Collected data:

--- --- ---

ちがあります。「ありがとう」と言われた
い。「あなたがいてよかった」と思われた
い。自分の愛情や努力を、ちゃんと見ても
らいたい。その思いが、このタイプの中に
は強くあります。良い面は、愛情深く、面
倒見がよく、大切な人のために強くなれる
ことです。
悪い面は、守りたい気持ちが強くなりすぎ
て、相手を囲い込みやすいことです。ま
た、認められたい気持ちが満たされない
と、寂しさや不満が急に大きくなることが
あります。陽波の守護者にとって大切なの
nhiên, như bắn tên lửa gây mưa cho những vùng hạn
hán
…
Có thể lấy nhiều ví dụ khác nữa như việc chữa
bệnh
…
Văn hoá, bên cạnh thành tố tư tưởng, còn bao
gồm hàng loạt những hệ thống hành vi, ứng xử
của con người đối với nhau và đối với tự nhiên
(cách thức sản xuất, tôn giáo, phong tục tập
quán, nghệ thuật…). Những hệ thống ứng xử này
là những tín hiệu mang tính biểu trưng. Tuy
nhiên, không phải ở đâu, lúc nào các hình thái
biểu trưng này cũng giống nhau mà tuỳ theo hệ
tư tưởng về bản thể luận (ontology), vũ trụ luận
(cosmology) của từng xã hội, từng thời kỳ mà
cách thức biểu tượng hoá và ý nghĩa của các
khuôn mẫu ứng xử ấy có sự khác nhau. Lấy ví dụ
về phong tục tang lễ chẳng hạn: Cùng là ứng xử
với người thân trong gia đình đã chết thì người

--- --- ---

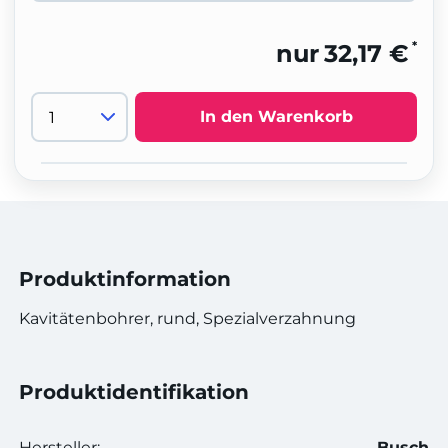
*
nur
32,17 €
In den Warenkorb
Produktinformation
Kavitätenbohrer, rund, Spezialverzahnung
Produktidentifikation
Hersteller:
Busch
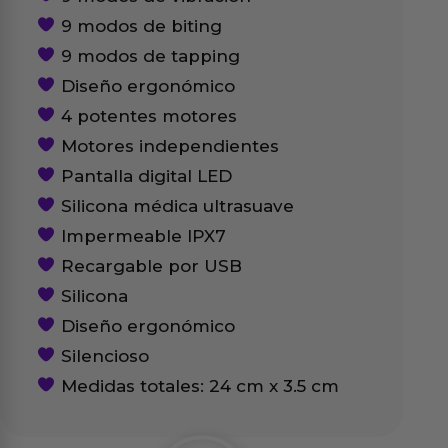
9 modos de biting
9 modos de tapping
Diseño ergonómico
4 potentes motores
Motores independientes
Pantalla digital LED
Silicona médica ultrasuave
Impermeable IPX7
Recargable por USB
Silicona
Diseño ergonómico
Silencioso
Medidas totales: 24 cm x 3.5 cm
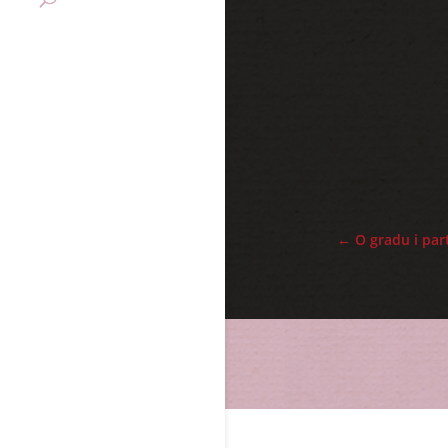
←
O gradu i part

--- --- ---

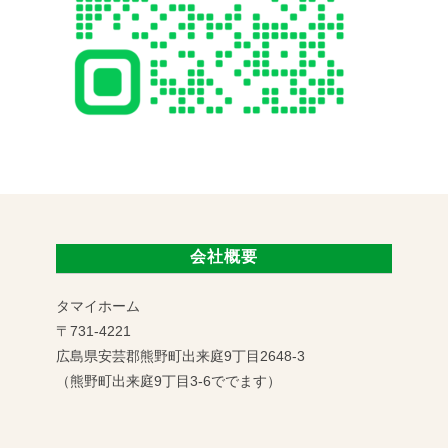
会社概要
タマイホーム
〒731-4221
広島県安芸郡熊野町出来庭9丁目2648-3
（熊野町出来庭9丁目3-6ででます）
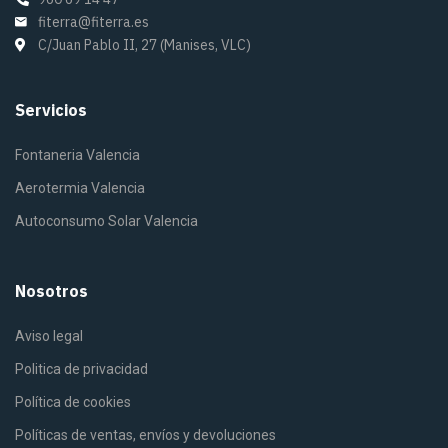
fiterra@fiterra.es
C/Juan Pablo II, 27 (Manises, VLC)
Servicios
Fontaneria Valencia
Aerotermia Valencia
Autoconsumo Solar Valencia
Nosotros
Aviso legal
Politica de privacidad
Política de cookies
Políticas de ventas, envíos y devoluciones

--- --- ---

→ **To do**:
Reproduce only the lines from the line with "fiterra@fiterra.es" to the line with "Políticas de ventas, envíos y devoluciones", changing "Valencia" to "Castellón" wherever it occurs and leaving everything else as it stands.

→ **Expected output**:
fiterra@fiterra.es
C/Juan Pablo II, 27 (Manises, VLC)
Servicios
Fontaneria Castellón
Aerotermia Castellón
Autoconsumo Solar Castellón
Nosotros
Aviso legal
Politica de privacidad
Política de cookies
Políticas de ventas, envíos y devoluciones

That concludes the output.